Arkansas School of Law Students Argue Before the 9th Circuit Court
Posted on May 12, 2014
Two University of Arkansas School of Law students presented oral argument before the U.S. Court of Appeals for the 9th Circuit in San Francisco.
Third-year law students Mason Boling and Lauren Murphy argued a prisoner civil rights appeal, Colwell v. Bannister, as part of the school’s Federal Appellate Litigation Project. The project is supervised by School of Law Professor Dustin Buehler.
The case is an appeal by Nevada prisoner John Colwell. Colwell alleges Nevada prison officials were deliberately indifferent to his medical needs by refusing to remove a cataract that has blinded him in his right eye for more than a decade. He contends the prison unconstitutionally adheres to a “one-eye policy,” refusing cataract surgery as long as a prisoner has adequate vision in his or her other eye.
Murphy delivered the initial argument, and Boling provided the rebuttal. An audio recording of the argument is available. A decision in the case is expected within the next few months.
“Lauren and Mason did a fantastic job, delivering one of the best student arguments I have witnessed,” said Buehler. “It is such a privilege to work with Arkansas law students on this project; the amount of learning that takes place during the course of the year is truly remarkable.”
At the close of argument, Presiding Judge William Fletcher stated, “On behalf of the court, we’re very grateful for the pro bono projects that provide representation at this stage,” then thanked the University of Arkansas students and expressed the court’s “appreciation for a job well done.”
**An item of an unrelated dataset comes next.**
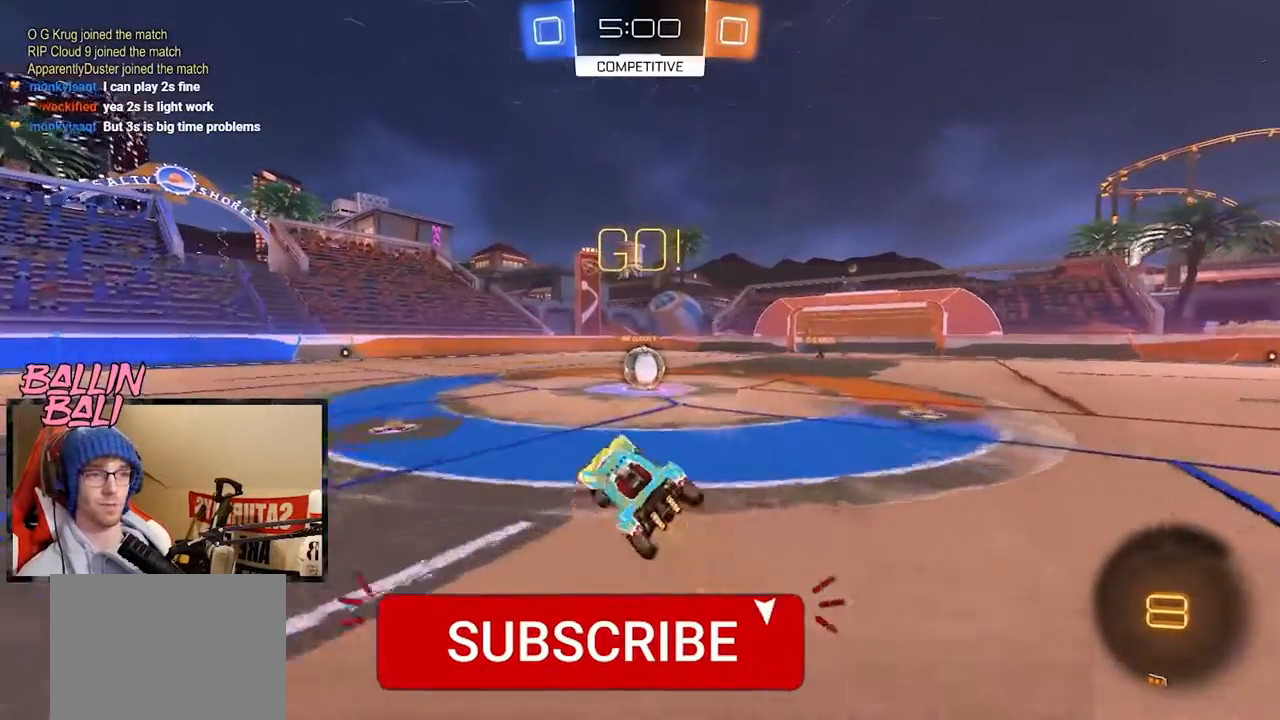
{"buttons": ["A", "R2"], "left_stick": "right", "right_stick": "center", "events": [[133, "left_stick", "center"], [400, "left_stick", "right"], [501, "A", "down"]]}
Each year, the University of Arkansas Federal Appellate Litigation Project provides two third-year students with the opportunity to brief and argue an appeal before a federal appellate court, under the supervision of Buehler. Students review and analyze the trial court record, research legal issues, draft sections of the opening and reply briefs, and then present oral argument.
“The Federal Appellate Litigation Project is one of the law school’s many opportunities for law students to gain practical skills prior to graduation.” said Stacy Leeds, dean of the School of Law. “These students go out into the workforce having already argued a case before a federal appellate court, and they have been exceptionally well-mentored during the process by Professor Buehler.”